If COVID-19 cases do not fall, Cuomo has also left the door open for teachers on vaccination warrants.

“Mandatory vaccinations for teachers, if the numbers increase,” he said.

In the immediate term, local school districts are expected to “say today, vaccinate or test” in some areas where COVID-19 positivity rates are high.

“I think school districts should say today, teachers, vaccine or test, if you are in a high risk CDC area,” he said. “I think they should say that today, to the teachers, in this current situation.”

Teacher and students in class
As the Delta variant spreads, Cuomo has left the door open for teachers on vaccination warrants.
Getty Images

“For people in contact with the public who are in a high risk situation, I say there should be a mandatory vaccination policy. “

New York State United Teachers opposed a possible vaccine requirement for teachers.

“We’ve been advocating since the start of the year that any educator who wants a vaccine should have easy access to one. We will support local efforts to encourage more vaccinations, for example through programs that require those who are not vaccinated to be tested regularly, ”the union said in a statement.

“But it’s critical that districts make plans to make testing available on-site and free of charge. What we did not support was a vaccine mandate. “

Also on Monday, Cuomo announced that starting in September, unvaccinated workers at New York-area transit agencies will need to be tested weekly.

The MTA and Port Authorities in New York and New Jersey “adopt this policy starting on Labor Day.”

“So this is the first step – a vaccine or a weekly test,” Cuomo said.

The leader of the transit workers’ union, TWU, said he would partner with MTA to “ensure that testing options are widely available at work sites.”

“We firmly believe that everyone should be vaccinated. It’s the best way to protect yourself and your loved one, ”TWU President Tony Utano said in a statement.

“We will continue to urge members to get vaccinated and we will work with the MTA to ensure testing options are widely available at work sites.”

The new rule follows Mayor Bill de Blasio demanding that unvaccinated city workers undergo weekly COVID-19 tests and wear face masks in their workplaces.

Meanwhile, the third-term Democrat urged private companies on Monday to “go for vaccine-only admission.”

“Private businesses, bars, restaurants, go for a vaccine-only admission,” he said. “I think it’s in your best business interests if I go to a bar and want to have a drink, and I want to talk to the person next to me.” I want to know that this person is vaccinated.

“I think it’s in your business interests to run a facility that specializes in vaccines. “

Although Cuomo recommended several pandemic precautions during his Monday morning press conference, state health commissioner Howard Zucker was absent.

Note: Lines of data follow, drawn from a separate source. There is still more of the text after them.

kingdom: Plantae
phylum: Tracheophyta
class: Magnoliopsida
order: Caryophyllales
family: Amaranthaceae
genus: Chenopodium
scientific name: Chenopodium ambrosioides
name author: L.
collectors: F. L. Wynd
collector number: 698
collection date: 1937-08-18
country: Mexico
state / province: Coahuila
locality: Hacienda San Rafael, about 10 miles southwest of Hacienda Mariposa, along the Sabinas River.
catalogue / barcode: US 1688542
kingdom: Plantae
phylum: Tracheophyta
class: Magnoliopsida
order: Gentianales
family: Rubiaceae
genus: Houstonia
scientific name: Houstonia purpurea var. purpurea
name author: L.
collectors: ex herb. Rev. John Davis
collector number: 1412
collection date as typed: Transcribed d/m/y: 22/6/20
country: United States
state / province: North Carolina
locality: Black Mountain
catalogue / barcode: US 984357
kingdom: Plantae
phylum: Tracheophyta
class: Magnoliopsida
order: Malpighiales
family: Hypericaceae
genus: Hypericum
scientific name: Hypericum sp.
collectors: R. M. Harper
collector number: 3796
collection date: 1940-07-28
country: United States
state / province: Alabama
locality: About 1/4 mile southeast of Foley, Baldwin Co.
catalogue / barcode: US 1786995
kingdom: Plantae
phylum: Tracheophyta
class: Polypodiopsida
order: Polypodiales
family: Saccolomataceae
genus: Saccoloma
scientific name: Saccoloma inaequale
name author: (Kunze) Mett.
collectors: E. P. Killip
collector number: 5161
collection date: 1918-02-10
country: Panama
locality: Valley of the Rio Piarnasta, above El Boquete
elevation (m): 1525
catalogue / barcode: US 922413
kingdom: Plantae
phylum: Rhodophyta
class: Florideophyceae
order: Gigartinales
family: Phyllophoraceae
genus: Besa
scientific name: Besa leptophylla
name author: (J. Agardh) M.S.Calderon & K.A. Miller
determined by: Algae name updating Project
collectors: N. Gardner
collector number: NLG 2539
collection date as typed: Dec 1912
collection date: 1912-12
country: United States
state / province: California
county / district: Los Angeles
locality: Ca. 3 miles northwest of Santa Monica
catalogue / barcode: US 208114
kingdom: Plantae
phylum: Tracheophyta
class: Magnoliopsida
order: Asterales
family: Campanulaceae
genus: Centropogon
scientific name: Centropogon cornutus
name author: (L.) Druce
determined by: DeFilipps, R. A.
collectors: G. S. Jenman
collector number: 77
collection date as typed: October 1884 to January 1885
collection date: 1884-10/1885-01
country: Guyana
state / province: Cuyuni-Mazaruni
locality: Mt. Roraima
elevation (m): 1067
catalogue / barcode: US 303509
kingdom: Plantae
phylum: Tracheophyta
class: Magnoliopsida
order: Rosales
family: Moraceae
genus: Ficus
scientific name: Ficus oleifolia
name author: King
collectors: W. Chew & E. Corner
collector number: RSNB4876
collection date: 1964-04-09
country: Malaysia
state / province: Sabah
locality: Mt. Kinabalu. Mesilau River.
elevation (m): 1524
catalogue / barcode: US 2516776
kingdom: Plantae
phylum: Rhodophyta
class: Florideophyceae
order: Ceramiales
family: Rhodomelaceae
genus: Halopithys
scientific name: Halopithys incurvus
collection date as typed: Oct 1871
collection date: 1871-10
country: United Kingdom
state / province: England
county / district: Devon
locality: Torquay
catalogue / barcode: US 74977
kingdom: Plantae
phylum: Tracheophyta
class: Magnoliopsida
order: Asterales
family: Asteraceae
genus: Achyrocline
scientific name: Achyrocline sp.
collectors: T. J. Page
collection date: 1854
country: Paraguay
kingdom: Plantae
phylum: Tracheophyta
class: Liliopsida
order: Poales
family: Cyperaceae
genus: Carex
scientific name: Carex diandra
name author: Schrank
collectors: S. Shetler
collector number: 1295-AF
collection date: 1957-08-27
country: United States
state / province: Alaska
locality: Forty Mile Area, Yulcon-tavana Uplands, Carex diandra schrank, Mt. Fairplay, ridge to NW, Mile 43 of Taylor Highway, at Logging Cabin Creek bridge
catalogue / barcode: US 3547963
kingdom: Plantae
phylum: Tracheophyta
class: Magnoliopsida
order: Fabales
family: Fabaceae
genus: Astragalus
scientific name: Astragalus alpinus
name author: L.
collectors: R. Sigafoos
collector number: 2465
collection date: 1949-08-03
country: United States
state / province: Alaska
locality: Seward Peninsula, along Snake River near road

“He’s got a few hard-earned vacation days,” said the governor, when asked why the mainstay of Cuomo’s briefing hadn’t attended Monday’s event.

“It has been an unprecedented time in the daily grind and the way they’ve been able to do it,” he added. “He deserves it.”

Meanwhile, Cuomo’s office announced that the state was opening nine vaccination sites, including one in Manhattan and a pair on Long Island. The jab’s Manhattan location will be in the Adam Clayton Powell Jr. State Office Building in Harlem, Hicksville’s in the State Department of Labor building and Hauppauge in the Duryea State Office Building. .

The new measures to slow the spread of COVID-19 come as cases in the Empire State have increased since June, as the most contagious Delta variant of the bug has spread. According to a Johns Hopkins University Coronavirus TrackerNew York State is currently home to 2,708 new cases over an average of seven days, after seeing fewer than 400 new cases of the coronavirus in late June, when fewer residents had received their vaccine.

“If those numbers are going up and starting to rise quickly,” Cuomo said, “there’s no way we’re not ready to move on.”